Conversation avec Gisèle Vienne, Adèle Haenel et Ruth Vega Fernandez

Entretien

Dans L’Étang, vous donnez vie à plusieurs personnages avec vos corps, Ruth et Adèle, mais aussi par le truchement de poupées qui sont sur scène. Comment avez-vous abordé le jeu ?

Ruth Vega Fernandez :  La question n’est pas que chaque interprète ait plusieurs personnages. C’est plus compliqué. Nous avons bien sûr travaillé la voix comme un outil musical, mais aussi toute une gamme d’incarnation et de désincarnation : parfois on raconte l’histoire d’un point de vue omniscient, puis un tout petit morceau de l’histoire à travers un personnage, puis encore autre chose. Ça varie tout le temps, c’est fractionné. Cette interrogation est au cœur du travail.

Adèle Haenel : En peinture, en littérature, la façon dont on a représenté le « je » a complètement explosé, par exemple avec le nouveau roman. Un personnage n’est plus représenté toujours par la même unité, et le narrateur n’est plus toujours un être omniscient. Dans le jeu, c’est comme si toutes ces évolutions de la représentation ne pouvaient pas avoir lieu parce qu’on avait uniquement à voir une matière évidente, naturelle : une personne. Je trouve intéressant de faire exploser l’unité du personnage, et de jouer sur la façon dont, par exemple, les éléments qui le construisent, cohabitent plus ou moins harmonieusement.

Gisèle Vienne : J’ai toujours trouvé fou, voire violent d’arrêter l’humain aux contours stricts de son corps. Une personne, c’est aussi son environnement : elle est faite de ce qui l’entoure et fait ce qui l’entoure. Comment s’articulent dans le présent ce que je pense, ce que je vois, ce que j’ai rêvé, mon souvenir, le souvenir qui se construit, ce qui résonne du passé, du présent anticipé ? Et comment peut-on, sur scène, inventer des formes pour développer notre conscience et notre connaissance de toutes ces couches qui font l’intensité de l’expérience du vivant ? L’identité n’est pas naturelle, elle est construite. On peut avoir l’ambition que l’acte théâtral, par sa théâtralité même, révèle cet artifice et suscite ce mouvement – provoqué par la conscience et la possible écoute de soi – qui mène vers une identité mouvante et non définie, à mon sens bien plus proche de notre réalité. Pour pouvoir atteindre ce mouvement, il est nécessaire de comprendre le rôle que nous jouons tous les jours, que nous sommes amené.es et même forcé.es de jouer.

Adèle Haenel : Ce que Gisèle travaille, ce sont les premières évidences d’un plateau : l’espace et le temps. La distorsion de l’espace-temps par une certaine qualité de mouvement, pour parler de ces émotions qui justement distordent l’espace-temps. Les émotions que Gisèle travaille parlent de ces multicouches de réalité mais aussi de la manière dont elles se simplifient dans la sensation d’être.

L’Étang raconte l’histoire d’un adolescent qui teste l’amour de sa mère en simulant un suicide. Cette histoire résonne fortement aujourd’hui, en rappelant que le foyer est loin d’être un endroit de sécurité pour tout le monde.

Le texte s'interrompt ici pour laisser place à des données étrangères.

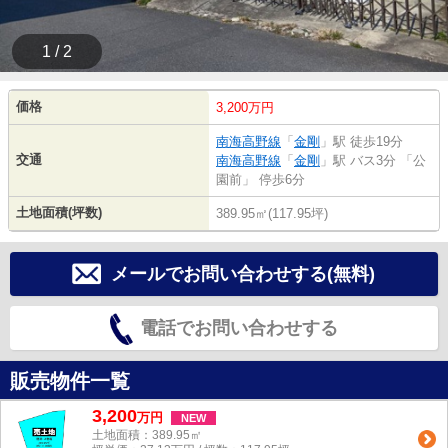
1 / 2
価格
3,200万円
南海高野線
「
金剛
」駅 徒歩19分
交通
南海高野線
「
金剛
」駅 バス3分 「公
園前」 停歩6分
土地面積(坪数)
389.95㎡(117.95坪)
メールでお問い合わせする(無料)
電話でお問い合わせする
販売物件一覧
3,200
万
円
NEW
土地面積：389.95㎡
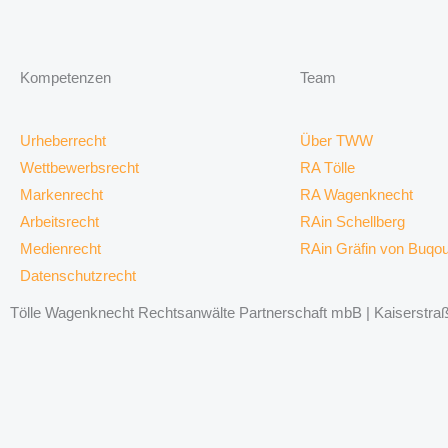
Kompetenzen
Team
Urheberrecht
Über TWW
Wettbewerbsrecht
RA Tölle
Markenrecht
RA Wagenknecht
Arbeitsrecht
RAin Schellberg
Medienrecht
RAin Gräfin von Buqo
Datenschutzrecht
Tölle Wagenknecht Rechtsanwälte Partnerschaft mbB | Kaiserstraße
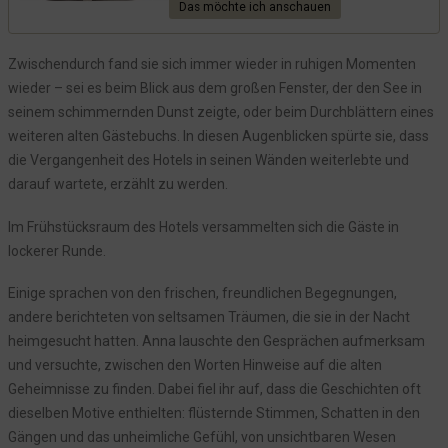
Preis
Preis
Das möchte ich anschauen
war:
ist:
11,99 €
6,99 €.
Zwischendurch fand sie sich immer wieder in ruhigen Momenten
wieder – sei es beim Blick aus dem großen Fenster, der den See in
seinem schimmernden Dunst zeigte, oder beim Durchblättern eines
weiteren alten Gästebuchs. In diesen Augenblicken spürte sie, dass
die Vergangenheit des Hotels in seinen Wänden weiterlebte und
darauf wartete, erzählt zu werden.
Im Frühstücksraum des Hotels versammelten sich die Gäste in
lockerer Runde.
Einige sprachen von den frischen, freundlichen Begegnungen,
andere berichteten von seltsamen Träumen, die sie in der Nacht
heimgesucht hatten. Anna lauschte den Gesprächen aufmerksam
und versuchte, zwischen den Worten Hinweise auf die alten
Geheimnisse zu finden. Dabei fiel ihr auf, dass die Geschichten oft
dieselben Motive enthielten: flüsternde Stimmen, Schatten in den
Gängen und das unheimliche Gefühl, von unsichtbaren Wesen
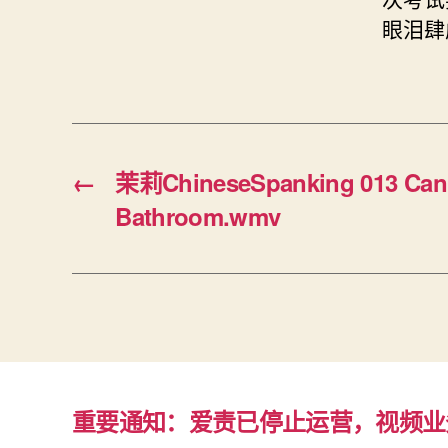
眼泪肆
←
茉莉ChineseSpanking 013 Cani
Bathroom.wmv
重要通知：爱责已停止运营，视频业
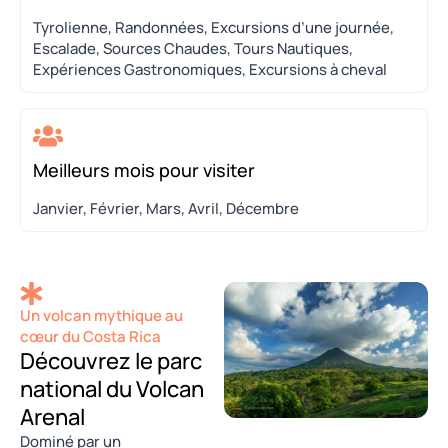
Tyrolienne, Randonnées, Excursions d’une journée,
Escalade, Sources Chaudes, Tours Nautiques,
Expériences Gastronomiques, Excursions à cheval
Meilleurs mois pour visiter
Janvier, Février, Mars, Avril, Décembre
Un volcan mythique au
cœur du Costa Rica
Découvrez le parc
national du Volcan
Arenal
Dominé par un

Gisèle Vienne : C’était très curieux de travailler cette pièce pendant le premier confinement. L’Étang, c’est bien une boîte blanche dans laquelle les personnages sont enfermés. La pièce met en scène toute la manière dont le système sociétal est imprimé dans notre chair à travers la structure des rapports déjà créée dans la famille ; le modèle intime qui fait que cela va s’ancrer dans notre éducation sensible et affective. Je ne l’ai conscientisé que progressivement, mais la structure de la famille – avec un papa, une maman et des enfants –, je ne l’ai jamais vue autrement que comme dysfonctionnelle. On sait très bien que les violences conjugales, l’inceste et les viols ne sont pas l’exception et font partie d’un système. Mais même sans ces faits-là, même dans sa banalité, la structure familiale reste violente. Demander à tout le monde de rester chez soi en supposant que la maison est un havre de paix et d’équilibre, c’est faire rentrer dans les sphères privées ce qu’on ne veut pas voir dans les sphères publiques. Il y a des gens à qui on a envie de dire : « Sortez de chez vous, partez loin ! »

Adèle Haenel : Révéler l’ampleur des violences domestiques est subversif. Avec le nombre de témoignages qui apparaissent depuis #metoo, ce qu’on perçoit clairement c’est qu’il n’y a aucun havre de paix pour les femmes dans une société structurellement sexiste.

Propos recueillis par Aïnhoa Jean-Calmettes et Jean-Roch de Logivière, revue Mouvement.